WHAT YOU HAVE TO DO - Print the first line of the records below and every line after it, up to and including the line with "### 2. Public IP Changes". Print nothing else.

[Records from a dataset]
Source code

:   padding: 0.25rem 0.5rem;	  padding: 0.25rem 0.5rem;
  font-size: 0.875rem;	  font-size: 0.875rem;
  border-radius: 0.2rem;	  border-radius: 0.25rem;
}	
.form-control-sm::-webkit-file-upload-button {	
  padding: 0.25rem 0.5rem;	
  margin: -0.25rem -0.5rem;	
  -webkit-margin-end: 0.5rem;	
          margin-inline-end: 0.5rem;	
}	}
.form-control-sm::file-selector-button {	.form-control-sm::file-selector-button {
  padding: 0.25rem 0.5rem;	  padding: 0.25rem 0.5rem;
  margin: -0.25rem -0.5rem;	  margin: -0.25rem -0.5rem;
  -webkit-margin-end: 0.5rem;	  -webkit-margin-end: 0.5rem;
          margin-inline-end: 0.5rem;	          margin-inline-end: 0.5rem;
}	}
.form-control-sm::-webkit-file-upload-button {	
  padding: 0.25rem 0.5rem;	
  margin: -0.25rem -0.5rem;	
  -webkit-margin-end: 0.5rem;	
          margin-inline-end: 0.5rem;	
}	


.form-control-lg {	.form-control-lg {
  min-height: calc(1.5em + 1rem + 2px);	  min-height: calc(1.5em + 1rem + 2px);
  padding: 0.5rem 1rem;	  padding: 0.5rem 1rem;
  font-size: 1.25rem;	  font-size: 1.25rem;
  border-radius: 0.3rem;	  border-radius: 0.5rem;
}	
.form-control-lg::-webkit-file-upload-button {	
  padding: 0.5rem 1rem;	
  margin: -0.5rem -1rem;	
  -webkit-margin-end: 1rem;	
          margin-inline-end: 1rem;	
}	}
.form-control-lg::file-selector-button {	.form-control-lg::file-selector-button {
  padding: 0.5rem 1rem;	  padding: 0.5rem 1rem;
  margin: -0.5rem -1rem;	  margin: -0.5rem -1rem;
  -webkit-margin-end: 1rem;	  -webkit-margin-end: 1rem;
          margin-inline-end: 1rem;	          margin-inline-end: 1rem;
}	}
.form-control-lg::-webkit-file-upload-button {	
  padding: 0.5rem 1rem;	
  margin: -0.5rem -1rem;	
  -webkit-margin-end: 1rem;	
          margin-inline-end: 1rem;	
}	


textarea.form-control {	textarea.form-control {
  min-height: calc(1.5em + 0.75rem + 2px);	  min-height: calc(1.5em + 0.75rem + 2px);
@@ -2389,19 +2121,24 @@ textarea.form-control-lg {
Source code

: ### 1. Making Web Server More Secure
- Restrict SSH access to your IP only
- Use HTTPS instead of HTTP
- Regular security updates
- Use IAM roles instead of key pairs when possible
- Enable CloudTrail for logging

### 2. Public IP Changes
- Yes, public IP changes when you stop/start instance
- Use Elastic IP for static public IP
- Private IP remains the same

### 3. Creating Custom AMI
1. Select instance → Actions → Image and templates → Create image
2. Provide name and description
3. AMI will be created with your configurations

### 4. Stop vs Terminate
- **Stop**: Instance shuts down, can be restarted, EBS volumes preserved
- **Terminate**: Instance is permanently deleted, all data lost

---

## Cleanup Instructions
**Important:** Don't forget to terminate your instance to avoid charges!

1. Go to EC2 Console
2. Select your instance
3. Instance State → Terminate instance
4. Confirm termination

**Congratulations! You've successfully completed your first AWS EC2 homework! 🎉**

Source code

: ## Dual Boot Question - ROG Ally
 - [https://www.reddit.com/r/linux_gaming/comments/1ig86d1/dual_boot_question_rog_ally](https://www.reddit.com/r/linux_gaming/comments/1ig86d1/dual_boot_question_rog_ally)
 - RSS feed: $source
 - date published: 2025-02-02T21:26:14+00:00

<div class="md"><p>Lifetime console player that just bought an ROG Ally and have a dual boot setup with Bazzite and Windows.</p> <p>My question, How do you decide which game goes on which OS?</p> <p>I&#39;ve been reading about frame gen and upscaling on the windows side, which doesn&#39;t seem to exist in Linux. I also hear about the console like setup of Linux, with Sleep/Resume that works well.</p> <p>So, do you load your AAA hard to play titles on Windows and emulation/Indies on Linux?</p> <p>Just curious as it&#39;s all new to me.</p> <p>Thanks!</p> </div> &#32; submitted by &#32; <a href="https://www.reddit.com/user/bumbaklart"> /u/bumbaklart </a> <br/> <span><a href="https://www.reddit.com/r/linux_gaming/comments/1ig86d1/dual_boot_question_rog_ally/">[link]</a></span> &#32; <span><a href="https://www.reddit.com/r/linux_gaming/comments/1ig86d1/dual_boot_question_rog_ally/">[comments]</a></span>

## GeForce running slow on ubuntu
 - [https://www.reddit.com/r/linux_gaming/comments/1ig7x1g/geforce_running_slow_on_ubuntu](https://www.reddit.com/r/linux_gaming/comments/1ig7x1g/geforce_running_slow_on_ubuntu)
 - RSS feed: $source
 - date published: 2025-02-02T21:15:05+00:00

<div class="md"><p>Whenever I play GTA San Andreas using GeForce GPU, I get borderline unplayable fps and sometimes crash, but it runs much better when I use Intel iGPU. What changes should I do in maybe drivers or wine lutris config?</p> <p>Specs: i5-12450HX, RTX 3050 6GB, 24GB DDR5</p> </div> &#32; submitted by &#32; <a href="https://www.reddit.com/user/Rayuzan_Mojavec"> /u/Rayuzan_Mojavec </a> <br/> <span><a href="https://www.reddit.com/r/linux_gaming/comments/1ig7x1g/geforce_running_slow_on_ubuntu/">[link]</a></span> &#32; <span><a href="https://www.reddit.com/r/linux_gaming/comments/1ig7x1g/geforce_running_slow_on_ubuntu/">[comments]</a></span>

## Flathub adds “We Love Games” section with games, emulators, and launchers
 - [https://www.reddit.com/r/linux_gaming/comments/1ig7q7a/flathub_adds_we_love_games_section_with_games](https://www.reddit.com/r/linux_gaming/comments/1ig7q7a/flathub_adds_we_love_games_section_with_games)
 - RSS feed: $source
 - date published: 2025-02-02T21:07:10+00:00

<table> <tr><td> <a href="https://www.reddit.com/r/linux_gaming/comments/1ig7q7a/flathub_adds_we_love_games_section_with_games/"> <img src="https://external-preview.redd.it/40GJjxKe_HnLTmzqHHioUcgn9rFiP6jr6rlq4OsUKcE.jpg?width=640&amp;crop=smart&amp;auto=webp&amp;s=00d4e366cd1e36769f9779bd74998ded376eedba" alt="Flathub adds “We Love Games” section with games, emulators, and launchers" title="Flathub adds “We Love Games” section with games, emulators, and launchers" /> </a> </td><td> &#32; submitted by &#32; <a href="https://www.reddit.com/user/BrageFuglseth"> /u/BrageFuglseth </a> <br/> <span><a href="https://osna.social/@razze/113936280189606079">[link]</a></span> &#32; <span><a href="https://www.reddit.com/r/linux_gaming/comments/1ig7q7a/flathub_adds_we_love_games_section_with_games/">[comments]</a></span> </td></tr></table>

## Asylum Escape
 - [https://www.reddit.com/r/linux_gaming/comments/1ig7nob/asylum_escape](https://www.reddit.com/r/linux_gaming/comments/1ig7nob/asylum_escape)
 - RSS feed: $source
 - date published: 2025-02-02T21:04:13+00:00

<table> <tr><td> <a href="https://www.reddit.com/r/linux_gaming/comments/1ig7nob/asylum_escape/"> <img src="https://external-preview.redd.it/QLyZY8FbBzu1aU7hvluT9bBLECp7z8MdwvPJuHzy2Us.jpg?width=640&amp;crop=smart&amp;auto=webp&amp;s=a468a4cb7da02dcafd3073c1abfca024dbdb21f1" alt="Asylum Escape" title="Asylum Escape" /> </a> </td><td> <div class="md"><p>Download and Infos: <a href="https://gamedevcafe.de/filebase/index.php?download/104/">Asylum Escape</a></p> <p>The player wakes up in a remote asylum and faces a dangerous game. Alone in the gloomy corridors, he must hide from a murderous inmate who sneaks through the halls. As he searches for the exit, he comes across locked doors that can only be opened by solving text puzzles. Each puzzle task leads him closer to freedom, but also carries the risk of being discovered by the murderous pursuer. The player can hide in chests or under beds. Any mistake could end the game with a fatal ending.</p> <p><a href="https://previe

REPLY TO THE TASK -
Source code

:   padding: 0.25rem 0.5rem;	  padding: 0.25rem 0.5rem;
  font-size: 0.875rem;	  font-size: 0.875rem;
  border-radius: 0.2rem;	  border-radius: 0.25rem;
}	
.form-control-sm::-webkit-file-upload-button {	
  padding: 0.25rem 0.5rem;	
  margin: -0.25rem -0.5rem;	
  -webkit-margin-end: 0.5rem;	
          margin-inline-end: 0.5rem;	
}	}
.form-control-sm::file-selector-button {	.form-control-sm::file-selector-button {
  padding: 0.25rem 0.5rem;	  padding: 0.25rem 0.5rem;
  margin: -0.25rem -0.5rem;	  margin: -0.25rem -0.5rem;
  -webkit-margin-end: 0.5rem;	  -webkit-margin-end: 0.5rem;
          margin-inline-end: 0.5rem;	          margin-inline-end: 0.5rem;
}	}
.form-control-sm::-webkit-file-upload-button {	
  padding: 0.25rem 0.5rem;	
  margin: -0.25rem -0.5rem;	
  -webkit-margin-end: 0.5rem;	
          margin-inline-end: 0.5rem;	
}	


.form-control-lg {	.form-control-lg {
  min-height: calc(1.5em + 1rem + 2px);	  min-height: calc(1.5em + 1rem + 2px);
  padding: 0.5rem 1rem;	  padding: 0.5rem 1rem;
  font-size: 1.25rem;	  font-size: 1.25rem;
  border-radius: 0.3rem;	  border-radius: 0.5rem;
}	
.form-control-lg::-webkit-file-upload-button {	
  padding: 0.5rem 1rem;	
  margin: -0.5rem -1rem;	
  -webkit-margin-end: 1rem;	
          margin-inline-end: 1rem;	
}	}
.form-control-lg::file-selector-button {	.form-control-lg::file-selector-button {
  padding: 0.5rem 1rem;	  padding: 0.5rem 1rem;
  margin: -0.5rem -1rem;	  margin: -0.5rem -1rem;
  -webkit-margin-end: 1rem;	  -webkit-margin-end: 1rem;
          margin-inline-end: 1rem;	          margin-inline-end: 1rem;
}	}
.form-control-lg::-webkit-file-upload-button {	
  padding: 0.5rem 1rem;	
  margin: -0.5rem -1rem;	
  -webkit-margin-end: 1rem;	
          margin-inline-end: 1rem;	
}	


textarea.form-control {	textarea.form-control {
  min-height: calc(1.5em + 0.75rem + 2px);	  min-height: calc(1.5em + 0.75rem + 2px);
@@ -2389,19 +2121,24 @@ textarea.form-control-lg {
Source code

: ### 1. Making Web Server More Secure
- Restrict SSH access to your IP only
- Use HTTPS instead of HTTP
- Regular security updates
- Use IAM roles instead of key pairs when possible
- Enable CloudTrail for logging

### 2. Public IP Changes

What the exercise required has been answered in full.